→ ИСХОДНЫЙ ФРАГМЕНТ

Не удивительно, что, “втянув” в повествование ряд новых для биографии сфер и постаравшись материализовать тезис о возможности счастливой жизни в тоталитарной стране, Быков достиг успеха. Ведь многих наших современников волнует сейчас проблема не только “оправдания” своей жизни в советское время, но и “примирения” с окружающей нас действительностью и подготовки к еще более смутному будущему.
В этом плане для “диагноза” общественных настроений книга Д. Быкова предоставляет ценный материал.
Таким образом, мы можем проследить, как внутренние проблемы Д. Быкова, “отыгранные” на материале жизни Б. Пастернака и оформленные в повествование о счастливом человеке в несвободной стране, оказываются востребованными определенной частью читательской аудитории.
Это не значит, что в книге есть только это. Так, скажем, Д. Быков немало места уделяет отталкиванию Пастернака от еврейства (не без налета антисемитизма у Пастернака), но это вызвано, возможно, чисто быковским интересом к этой теме и не столь актуально для аудитории книги.

→ ЗАФИКСИРОВАННЫЕ ДАННЫЕ

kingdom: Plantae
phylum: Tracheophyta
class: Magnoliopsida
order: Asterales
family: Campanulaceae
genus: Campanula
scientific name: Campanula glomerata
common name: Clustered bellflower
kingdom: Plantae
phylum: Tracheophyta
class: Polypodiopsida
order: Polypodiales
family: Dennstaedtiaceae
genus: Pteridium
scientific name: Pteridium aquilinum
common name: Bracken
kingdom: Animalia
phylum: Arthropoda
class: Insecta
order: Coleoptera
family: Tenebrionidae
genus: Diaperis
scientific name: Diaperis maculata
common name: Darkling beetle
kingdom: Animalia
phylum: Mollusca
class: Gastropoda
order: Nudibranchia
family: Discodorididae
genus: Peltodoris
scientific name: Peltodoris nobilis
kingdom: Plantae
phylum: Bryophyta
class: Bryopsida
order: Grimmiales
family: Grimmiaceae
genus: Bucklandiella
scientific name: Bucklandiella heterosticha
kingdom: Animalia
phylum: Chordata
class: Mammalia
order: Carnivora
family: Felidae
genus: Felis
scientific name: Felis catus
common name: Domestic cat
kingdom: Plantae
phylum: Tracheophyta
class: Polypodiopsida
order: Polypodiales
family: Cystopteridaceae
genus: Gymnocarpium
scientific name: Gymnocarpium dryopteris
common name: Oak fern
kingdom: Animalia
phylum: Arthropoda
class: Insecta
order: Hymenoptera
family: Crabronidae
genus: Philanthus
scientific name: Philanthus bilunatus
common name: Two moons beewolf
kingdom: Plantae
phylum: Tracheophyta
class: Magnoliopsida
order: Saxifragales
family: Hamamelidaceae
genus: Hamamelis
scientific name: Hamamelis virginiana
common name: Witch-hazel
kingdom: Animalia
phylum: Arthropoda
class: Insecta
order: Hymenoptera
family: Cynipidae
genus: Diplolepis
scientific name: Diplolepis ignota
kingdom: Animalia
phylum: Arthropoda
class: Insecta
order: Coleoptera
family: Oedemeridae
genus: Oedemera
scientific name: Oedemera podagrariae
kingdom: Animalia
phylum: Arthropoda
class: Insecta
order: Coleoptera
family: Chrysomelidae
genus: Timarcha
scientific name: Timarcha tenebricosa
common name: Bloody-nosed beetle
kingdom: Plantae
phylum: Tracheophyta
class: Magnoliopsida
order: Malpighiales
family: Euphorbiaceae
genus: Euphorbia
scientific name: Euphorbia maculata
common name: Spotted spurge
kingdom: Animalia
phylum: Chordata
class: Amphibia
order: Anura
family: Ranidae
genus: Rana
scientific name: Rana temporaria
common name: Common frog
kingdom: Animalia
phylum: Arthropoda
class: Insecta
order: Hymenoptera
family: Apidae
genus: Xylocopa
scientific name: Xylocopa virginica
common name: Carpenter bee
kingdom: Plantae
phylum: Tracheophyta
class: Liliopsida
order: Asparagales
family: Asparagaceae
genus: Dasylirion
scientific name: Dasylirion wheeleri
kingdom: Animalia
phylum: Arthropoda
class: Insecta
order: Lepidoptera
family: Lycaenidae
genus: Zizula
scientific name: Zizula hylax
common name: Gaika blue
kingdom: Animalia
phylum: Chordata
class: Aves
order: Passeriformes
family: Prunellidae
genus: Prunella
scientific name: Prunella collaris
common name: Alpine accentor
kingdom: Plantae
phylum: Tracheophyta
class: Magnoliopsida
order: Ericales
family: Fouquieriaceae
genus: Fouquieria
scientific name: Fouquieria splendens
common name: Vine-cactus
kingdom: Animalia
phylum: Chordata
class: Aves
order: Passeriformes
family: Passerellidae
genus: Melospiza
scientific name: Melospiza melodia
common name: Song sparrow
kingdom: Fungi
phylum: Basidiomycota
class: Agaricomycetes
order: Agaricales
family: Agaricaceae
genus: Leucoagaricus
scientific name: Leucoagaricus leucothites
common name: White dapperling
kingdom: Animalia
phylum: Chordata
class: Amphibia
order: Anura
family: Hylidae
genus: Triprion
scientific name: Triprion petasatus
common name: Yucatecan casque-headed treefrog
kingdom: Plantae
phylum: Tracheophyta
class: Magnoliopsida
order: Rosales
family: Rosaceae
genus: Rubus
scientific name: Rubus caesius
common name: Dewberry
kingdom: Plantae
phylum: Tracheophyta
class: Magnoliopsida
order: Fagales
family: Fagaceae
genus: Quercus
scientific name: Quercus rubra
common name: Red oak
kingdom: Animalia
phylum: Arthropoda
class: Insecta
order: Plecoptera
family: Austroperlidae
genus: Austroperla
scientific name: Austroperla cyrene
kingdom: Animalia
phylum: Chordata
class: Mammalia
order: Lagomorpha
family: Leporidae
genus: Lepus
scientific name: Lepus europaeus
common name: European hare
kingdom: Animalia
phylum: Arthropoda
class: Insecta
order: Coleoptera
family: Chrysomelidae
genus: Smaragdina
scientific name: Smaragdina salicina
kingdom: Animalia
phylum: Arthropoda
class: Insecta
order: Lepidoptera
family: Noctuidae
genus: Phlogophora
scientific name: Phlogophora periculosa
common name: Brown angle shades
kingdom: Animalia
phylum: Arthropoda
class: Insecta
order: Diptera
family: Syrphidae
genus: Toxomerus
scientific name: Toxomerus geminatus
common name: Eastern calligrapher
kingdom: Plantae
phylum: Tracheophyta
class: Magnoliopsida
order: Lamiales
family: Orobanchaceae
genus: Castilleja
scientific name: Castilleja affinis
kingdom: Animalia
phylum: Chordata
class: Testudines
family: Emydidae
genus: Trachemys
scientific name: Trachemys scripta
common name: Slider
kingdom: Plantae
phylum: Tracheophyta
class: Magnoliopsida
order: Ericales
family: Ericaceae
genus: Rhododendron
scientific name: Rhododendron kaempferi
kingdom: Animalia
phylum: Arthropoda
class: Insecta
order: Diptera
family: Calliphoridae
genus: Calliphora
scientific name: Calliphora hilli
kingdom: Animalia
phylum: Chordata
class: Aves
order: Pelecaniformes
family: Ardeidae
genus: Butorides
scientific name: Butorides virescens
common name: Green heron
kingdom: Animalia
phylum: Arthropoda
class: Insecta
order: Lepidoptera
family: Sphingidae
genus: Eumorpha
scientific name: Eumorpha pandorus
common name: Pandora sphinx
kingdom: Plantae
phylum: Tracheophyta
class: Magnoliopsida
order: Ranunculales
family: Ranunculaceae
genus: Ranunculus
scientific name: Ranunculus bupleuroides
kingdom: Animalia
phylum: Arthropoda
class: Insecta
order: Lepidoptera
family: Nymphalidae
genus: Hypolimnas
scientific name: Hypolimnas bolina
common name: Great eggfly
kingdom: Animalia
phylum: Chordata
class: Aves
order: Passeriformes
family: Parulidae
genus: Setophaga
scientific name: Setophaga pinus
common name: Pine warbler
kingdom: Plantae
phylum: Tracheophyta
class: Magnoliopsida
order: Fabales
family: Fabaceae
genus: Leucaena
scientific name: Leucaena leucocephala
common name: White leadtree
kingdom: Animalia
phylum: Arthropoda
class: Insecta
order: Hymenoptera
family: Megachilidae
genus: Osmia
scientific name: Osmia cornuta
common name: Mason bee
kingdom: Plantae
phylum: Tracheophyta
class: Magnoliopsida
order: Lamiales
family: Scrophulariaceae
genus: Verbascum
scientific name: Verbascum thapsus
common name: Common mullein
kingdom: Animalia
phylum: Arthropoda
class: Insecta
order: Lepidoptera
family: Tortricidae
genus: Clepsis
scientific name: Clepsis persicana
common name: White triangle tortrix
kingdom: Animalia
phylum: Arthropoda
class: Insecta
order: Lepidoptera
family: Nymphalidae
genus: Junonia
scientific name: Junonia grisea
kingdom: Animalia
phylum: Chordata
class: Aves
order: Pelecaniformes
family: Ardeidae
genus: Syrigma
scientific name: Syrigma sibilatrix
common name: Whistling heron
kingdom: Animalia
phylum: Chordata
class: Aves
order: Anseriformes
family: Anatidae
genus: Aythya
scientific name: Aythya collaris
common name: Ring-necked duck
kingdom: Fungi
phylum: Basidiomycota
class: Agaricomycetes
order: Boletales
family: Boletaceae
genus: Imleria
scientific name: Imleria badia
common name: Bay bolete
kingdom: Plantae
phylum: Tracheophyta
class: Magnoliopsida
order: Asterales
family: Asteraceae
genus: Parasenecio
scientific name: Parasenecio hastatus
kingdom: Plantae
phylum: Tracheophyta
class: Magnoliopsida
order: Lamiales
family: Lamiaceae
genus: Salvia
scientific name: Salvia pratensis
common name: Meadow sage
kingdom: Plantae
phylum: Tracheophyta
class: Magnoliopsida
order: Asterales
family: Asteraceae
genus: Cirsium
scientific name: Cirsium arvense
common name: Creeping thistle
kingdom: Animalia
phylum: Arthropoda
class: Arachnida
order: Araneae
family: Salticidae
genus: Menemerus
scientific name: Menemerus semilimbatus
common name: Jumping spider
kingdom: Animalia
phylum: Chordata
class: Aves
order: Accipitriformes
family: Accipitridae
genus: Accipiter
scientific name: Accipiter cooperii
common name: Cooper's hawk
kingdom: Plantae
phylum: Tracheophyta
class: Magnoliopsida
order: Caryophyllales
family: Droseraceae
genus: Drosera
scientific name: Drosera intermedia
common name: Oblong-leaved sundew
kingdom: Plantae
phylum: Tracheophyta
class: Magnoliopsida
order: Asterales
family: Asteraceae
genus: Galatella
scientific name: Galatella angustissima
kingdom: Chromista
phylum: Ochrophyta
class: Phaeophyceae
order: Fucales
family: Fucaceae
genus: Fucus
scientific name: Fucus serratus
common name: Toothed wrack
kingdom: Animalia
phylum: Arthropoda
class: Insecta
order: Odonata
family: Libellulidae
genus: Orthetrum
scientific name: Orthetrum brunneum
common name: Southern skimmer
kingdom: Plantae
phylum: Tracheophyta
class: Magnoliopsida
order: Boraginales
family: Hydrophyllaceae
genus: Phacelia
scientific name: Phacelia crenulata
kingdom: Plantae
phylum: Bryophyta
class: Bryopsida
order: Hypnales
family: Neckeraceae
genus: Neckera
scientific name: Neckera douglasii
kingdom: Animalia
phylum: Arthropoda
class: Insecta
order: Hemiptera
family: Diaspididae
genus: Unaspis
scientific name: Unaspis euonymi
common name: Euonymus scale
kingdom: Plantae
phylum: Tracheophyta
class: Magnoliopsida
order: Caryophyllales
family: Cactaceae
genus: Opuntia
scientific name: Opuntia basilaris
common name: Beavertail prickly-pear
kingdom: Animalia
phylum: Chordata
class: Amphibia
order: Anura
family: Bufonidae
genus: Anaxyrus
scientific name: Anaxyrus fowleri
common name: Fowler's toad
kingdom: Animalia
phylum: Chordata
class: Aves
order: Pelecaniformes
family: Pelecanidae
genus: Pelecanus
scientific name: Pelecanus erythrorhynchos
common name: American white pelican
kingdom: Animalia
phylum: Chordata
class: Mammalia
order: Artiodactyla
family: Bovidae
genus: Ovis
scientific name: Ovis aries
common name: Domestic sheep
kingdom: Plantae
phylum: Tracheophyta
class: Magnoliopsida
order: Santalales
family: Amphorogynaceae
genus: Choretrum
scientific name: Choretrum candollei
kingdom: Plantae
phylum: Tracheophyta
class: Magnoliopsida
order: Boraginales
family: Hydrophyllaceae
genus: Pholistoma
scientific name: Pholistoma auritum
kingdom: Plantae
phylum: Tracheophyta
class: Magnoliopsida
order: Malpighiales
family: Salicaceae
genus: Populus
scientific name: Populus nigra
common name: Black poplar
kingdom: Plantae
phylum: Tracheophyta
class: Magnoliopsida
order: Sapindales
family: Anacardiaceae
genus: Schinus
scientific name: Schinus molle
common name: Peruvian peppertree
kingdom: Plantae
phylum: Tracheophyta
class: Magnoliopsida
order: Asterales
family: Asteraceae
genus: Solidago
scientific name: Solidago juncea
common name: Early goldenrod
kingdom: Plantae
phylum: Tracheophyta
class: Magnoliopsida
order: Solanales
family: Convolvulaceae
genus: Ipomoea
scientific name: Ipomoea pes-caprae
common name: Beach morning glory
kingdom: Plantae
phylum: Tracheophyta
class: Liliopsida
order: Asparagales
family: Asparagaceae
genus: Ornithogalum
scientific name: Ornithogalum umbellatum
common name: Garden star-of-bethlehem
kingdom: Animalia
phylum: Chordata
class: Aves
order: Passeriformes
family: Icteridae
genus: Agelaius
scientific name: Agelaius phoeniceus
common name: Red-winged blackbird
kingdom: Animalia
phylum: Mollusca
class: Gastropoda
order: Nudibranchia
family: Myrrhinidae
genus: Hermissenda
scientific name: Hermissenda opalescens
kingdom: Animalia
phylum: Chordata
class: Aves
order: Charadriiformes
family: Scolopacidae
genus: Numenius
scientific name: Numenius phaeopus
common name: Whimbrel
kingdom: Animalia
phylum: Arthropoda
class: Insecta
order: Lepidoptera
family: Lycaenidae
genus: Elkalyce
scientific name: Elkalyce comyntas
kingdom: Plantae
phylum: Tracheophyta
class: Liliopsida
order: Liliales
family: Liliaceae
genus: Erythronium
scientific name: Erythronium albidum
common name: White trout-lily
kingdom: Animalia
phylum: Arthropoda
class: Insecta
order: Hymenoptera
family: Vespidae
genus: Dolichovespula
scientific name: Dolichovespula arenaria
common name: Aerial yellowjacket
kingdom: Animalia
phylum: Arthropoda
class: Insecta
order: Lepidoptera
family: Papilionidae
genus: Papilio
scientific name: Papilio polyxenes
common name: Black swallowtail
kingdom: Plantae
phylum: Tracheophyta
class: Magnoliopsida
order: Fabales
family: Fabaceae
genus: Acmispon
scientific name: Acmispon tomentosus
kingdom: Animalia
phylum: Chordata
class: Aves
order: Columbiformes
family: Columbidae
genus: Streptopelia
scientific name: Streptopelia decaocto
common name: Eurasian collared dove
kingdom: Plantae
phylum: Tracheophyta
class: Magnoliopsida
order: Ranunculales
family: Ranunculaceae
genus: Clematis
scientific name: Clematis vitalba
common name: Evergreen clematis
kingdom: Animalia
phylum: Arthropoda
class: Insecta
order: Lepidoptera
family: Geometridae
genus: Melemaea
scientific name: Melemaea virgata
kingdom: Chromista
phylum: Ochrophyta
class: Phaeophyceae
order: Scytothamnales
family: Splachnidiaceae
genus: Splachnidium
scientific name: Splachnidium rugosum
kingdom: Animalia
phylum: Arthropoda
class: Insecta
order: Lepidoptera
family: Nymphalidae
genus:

→ ЗАДАНИЕ
Выпишите в порядке появления все слова, заключенные в кавычки в исходном фрагменте.

→ РЕЗУЛЬТАТ ВЫПОЛНЕНИЯ
втянув, оправдания, примирения, диагноза, отыгранные